**Exercise material:**
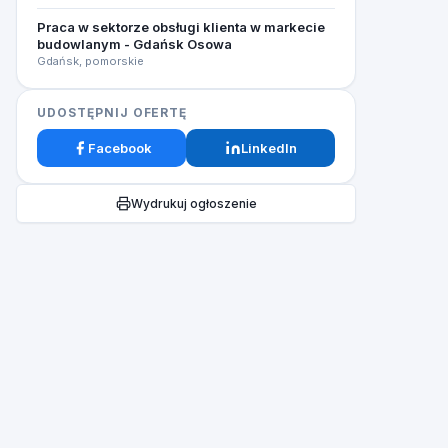
Praca w sektorze obsługi klienta w markecie
budowlanym - Gdańsk Osowa
Gdańsk, pomorskie
UDOSTĘPNIJ OFERTĘ
Facebook
LinkedIn
Wydrukuj ogłoszenie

**What the exercise asks:** Write out every line of text in the material above word for word, keeping the original line breaks. Leave the picture out of your answer.

**Response below:**
Praca w sektorze obsługi klienta w markecie
budowlanym - Gdańsk Osowa
Gdańsk, pomorskie
UDOSTĘPNIJ OFERTĘ
Facebook
LinkedIn
Wydrukuj ogłoszenie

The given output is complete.